# Destin Grouper



## DF2 (Feb 24, 2010)

First post for a long time troll 

Went grouper hunting SE of Destin Sat 5/18 with my 2 sons. Wanted to go to 15 miles SE but pulled up short due to not quite ideal sea conditions. Ended up on the broken bottom. Boats on the first 2 rock we looked for, moved to a third (unoccupied) rock. Started with 3 highly endangered Red Snapper, all approx. 10 lbs. Caught a 20# red grouper, a small shark, and a large king on an hardtail. King was estimated at 35-40 lbs (nice fish). Only kept the grouper. No pics for the king, he broke the rod at the boat :thumbdown:. All the good fish caught on live pinfish. Dead cigar minnows produced 3 squirrelfish.

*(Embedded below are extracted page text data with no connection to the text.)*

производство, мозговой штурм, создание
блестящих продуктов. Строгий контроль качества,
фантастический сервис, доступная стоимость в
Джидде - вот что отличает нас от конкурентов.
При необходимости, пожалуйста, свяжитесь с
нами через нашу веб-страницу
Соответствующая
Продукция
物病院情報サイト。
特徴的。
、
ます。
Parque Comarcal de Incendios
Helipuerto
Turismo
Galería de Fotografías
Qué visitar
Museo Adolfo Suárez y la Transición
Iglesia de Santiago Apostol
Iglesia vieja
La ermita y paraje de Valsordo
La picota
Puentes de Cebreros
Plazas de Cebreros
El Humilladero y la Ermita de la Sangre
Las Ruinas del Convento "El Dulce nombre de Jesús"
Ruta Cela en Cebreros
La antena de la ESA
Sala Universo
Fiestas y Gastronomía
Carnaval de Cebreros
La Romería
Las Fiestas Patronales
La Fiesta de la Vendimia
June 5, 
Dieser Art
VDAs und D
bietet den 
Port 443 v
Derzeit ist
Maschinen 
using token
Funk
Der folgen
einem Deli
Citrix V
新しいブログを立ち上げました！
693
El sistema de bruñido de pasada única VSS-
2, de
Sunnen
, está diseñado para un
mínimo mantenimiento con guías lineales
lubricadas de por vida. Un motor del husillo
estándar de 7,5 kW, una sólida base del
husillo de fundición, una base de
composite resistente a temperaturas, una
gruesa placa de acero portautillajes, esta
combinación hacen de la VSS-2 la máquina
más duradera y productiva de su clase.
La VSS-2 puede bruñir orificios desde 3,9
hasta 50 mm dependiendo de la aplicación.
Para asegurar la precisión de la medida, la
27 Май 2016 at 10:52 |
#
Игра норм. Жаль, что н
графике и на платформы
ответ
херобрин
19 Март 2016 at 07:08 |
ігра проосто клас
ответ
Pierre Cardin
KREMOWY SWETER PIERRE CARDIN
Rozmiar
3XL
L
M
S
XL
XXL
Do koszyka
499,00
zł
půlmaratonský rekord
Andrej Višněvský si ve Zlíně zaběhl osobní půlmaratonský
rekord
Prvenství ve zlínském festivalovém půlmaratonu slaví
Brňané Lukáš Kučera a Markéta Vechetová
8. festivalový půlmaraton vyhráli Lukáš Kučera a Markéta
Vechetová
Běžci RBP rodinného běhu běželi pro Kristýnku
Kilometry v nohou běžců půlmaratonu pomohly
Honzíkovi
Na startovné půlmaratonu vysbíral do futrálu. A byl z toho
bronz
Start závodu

Good day on the water with my boys.


----------



## lobsterman (Sep 30, 2007)

Welcome aboard and glad you posted your catch and it is always a great day when you are on the water with family.


----------



## Frank MC (May 22, 2013)

Nice Catch!!!!


----------



## Fish N Tales (Jun 14, 2012)

Nice report, what kind of boat are you running?


----------



## catdad100 (Nov 17, 2009)

Seems like the wind is coming from SE evertime I plan a trip that way had to change my plans and fish closer many times myself those big kings have a way of pulling a houdini right at the boat guess thats how they managed to get that big in the first place.


----------



## DF2 (Feb 24, 2010)

Fish,

Proline 231 walkaround cuddy
Roughly 50,000 miles on it 

Great boat


----------



## Fish N Tales (Jun 14, 2012)

DF2 said:


> Fish,
> 
> Proline 231 walkaround cuddy
> Roughly 50,000 miles on it
> ...


Awesome!


----------



## pilotkal (May 31, 2012)

thanks for the report and congrats on the fish nice haul.


----------